At least seven people have been killed in renewed clashes in Nakuru, in Kenya's volatile Rift Valley, witnesses said today, despite mediation efforts this week.

One battle in the west of Nakuru, Kenya's fourth largest city, left a dozen people lying in the street, some with deep cuts to their heads, others with arrows in their chests and backs, one local reporter said.

A second reporter said she saw two people killed - a man carrying beans to the market, who was stoned to death at the main bus station, and a man stabbed near a bar that had been looted.

"The dead bodies and injuries are coming in. I cannot give you a figure now," the medical superintendent at Nakuru hospital, Dr George Mugenya, told the Associated Press.

Elsewhere in the Rift Valley, half the town of Total Station was burned down overnight and at least two people were killed and 50 wounded by clubs and machetes, the secretary-general of the Kenya Red Cross Society, Abbas Gullet, told reporters.
"The spiral effects of counterattacks and reprisals is getting out of hand in the Rift Valley," said Gullet.

Since last month's disputed election, ethnic Kikuyu supporters of the president, Mwai Kibaki, have been fighting ethnic Luo and Kalenjin groups that back the opposition leader, Raila Odinga.

The latest killings came despite a meeting between government and opposition leaders yesterday.

"We can no longer stand back and watch as our brothers are killed in Eldoret while the Luos and Kalenjins have fun in Nakuru," bus conductor Dennis Kariuki told Reuters, referring to past killings of Kikuyus around Eldoret town, also in the Rift Valley.

"We have vowed that for every Kikuyu killed in Eldoret, we shall kill two Kalenjins who are living in Nakuru town."

The Rift Valley has been the scene of some of the worst of the violence following the disputed election.

In total, as many as 700 people have died and 250,000 have been displaced.

The displacement of people to makeshift camps has led to a rise in child rapes, the United Nations children's fund said today.

Overcrowding and lack of security in the camps is making women and girls vulnerable to sexual assault, a Unicef spokeswoman told reporters.

"Cases of rape are increasing," said Veronique Taveau, and will eventually show up in the country's HIV statistics as victims are not getting treatment within the recommended 72 hours to prevent infection.

Preliminary reports collected by three UN agencies in Kenya indicate that girls and women in the informal camps are forced to "trade sex for biscuits, protection, transportation, or are raped while trying to get to a latrine during the night", Unicef said.

The government and opposition have blamed each other for the ensuing violence but Human Rights Watch, based in New York, has accused opposition party officials and local elders of organising violence in the Rift Valley.

The rights group warned that the attacks, which have been targeting mostly Kikuyu and Kisii people in and around Eldoret, would continue until the government and opposition act to stop the violence.
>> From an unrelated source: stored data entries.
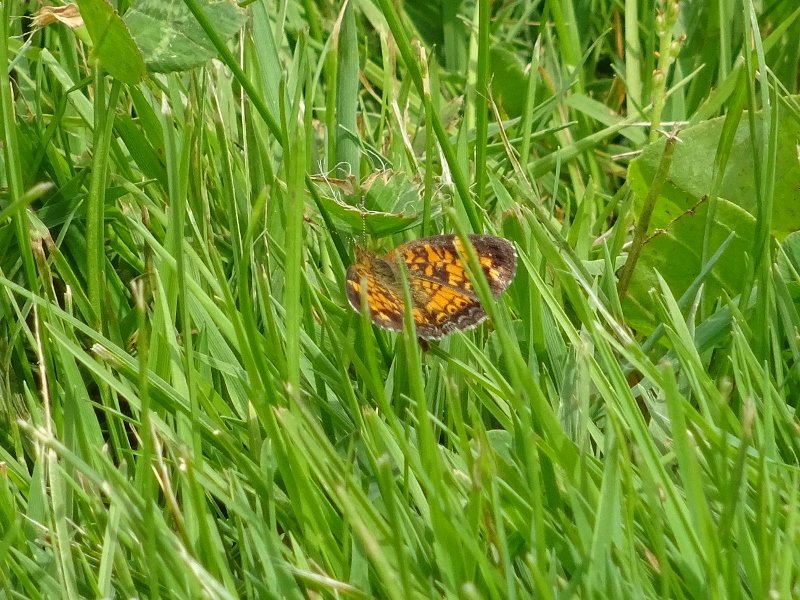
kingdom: Animalia
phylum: Arthropoda
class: Insecta
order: Lepidoptera
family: Nymphalidae
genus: Phyciodes
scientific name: Phyciodes tharos
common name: Northern Crescent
"Opposition leaders are right to challenge Kenya's rigged presidential poll, but they can't use it as an excuse for targeting ethnic groups," said Georgette Gagnon, acting Africa director at Human Rights Watch.

"We have evidence that [the opposition Orange Democratic Movement] politicians and local leaders actively fomented some post-election violence, and the authorities should investigate and make sure it stops now."
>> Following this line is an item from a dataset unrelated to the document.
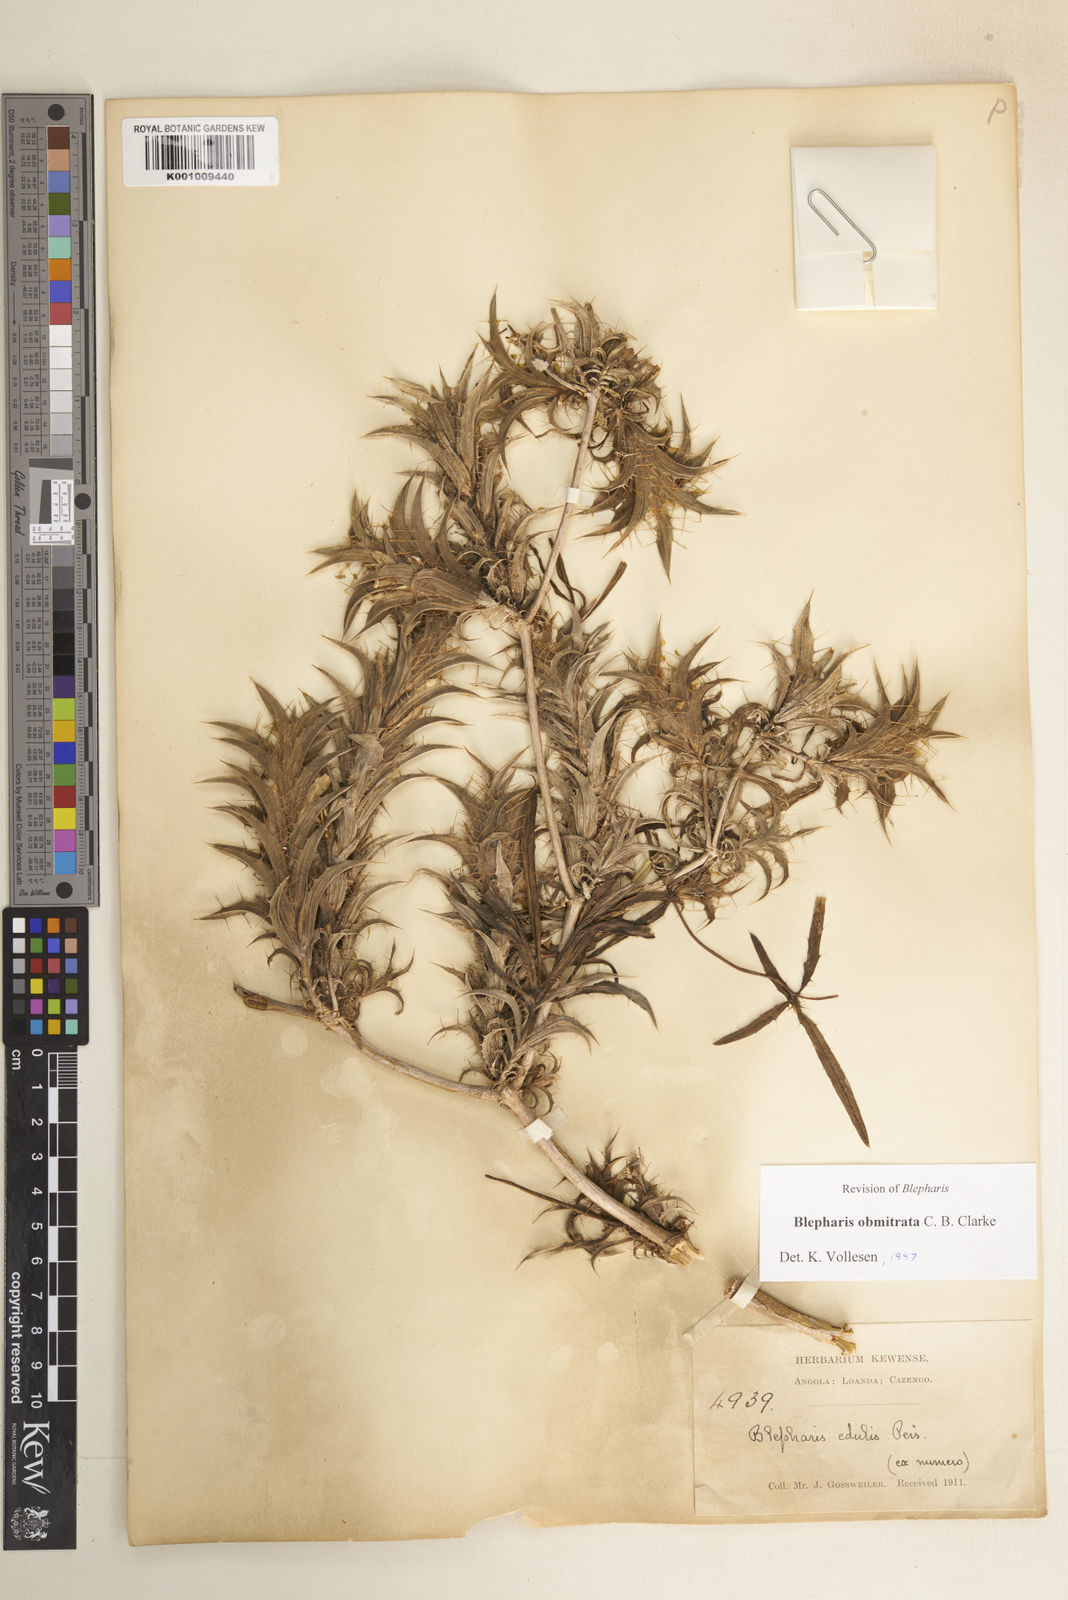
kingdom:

Odinga, meanwhile, has ruled out taking the new post of prime minister in Kibaki's government as a solution to the crisis.
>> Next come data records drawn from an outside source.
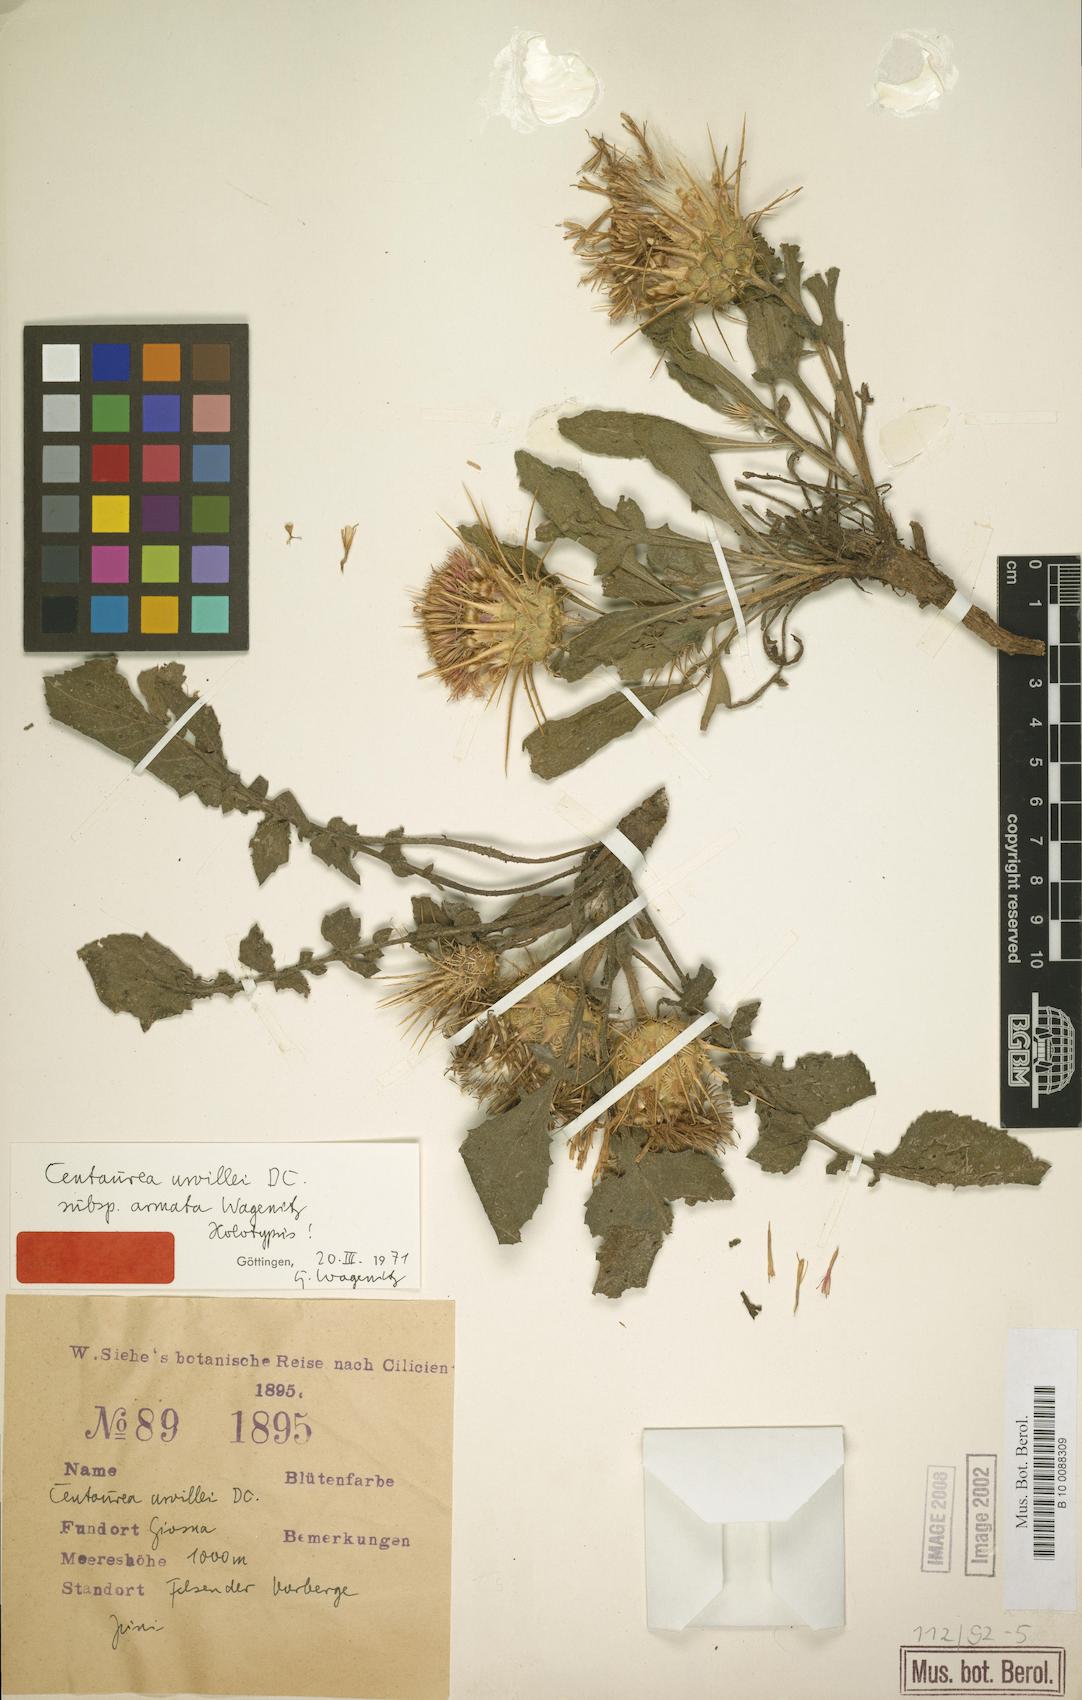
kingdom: Plantae
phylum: Tracheophyta
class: Magnoliopsida
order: Asterales
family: Asteraceae
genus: Centaurea
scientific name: Centaurea urvillei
"I never said I was considering taking up a position of prime minister under Kibaki," Odinga told Reuters.

Odinga said the only three acceptable options would be Kibaki's resignation, a re-run of the vote, or power sharing, leading to constitutional reform then a new election.

Yesterday the 63-year-old leader of the ODM met Kibaki for the first time in the crisis - thanks to the mediation of the former UN secretary general, Kofi Annan.

But Odinga said he was offended by Kibaki's comments afterwards that he was Kenya's "duly-elected" president.

"Those remarks were unfortunate, calling himself duly-elected and sworn-in president. That is the bone of contention. We want negotiations with integrity," he said.

Asked if he would, however, meet Kibaki again, Odinga replied: "Yes, sure. But I would ask him to desist from making those kind of embarrassing remarks, which will definitely undermine the process of mediation."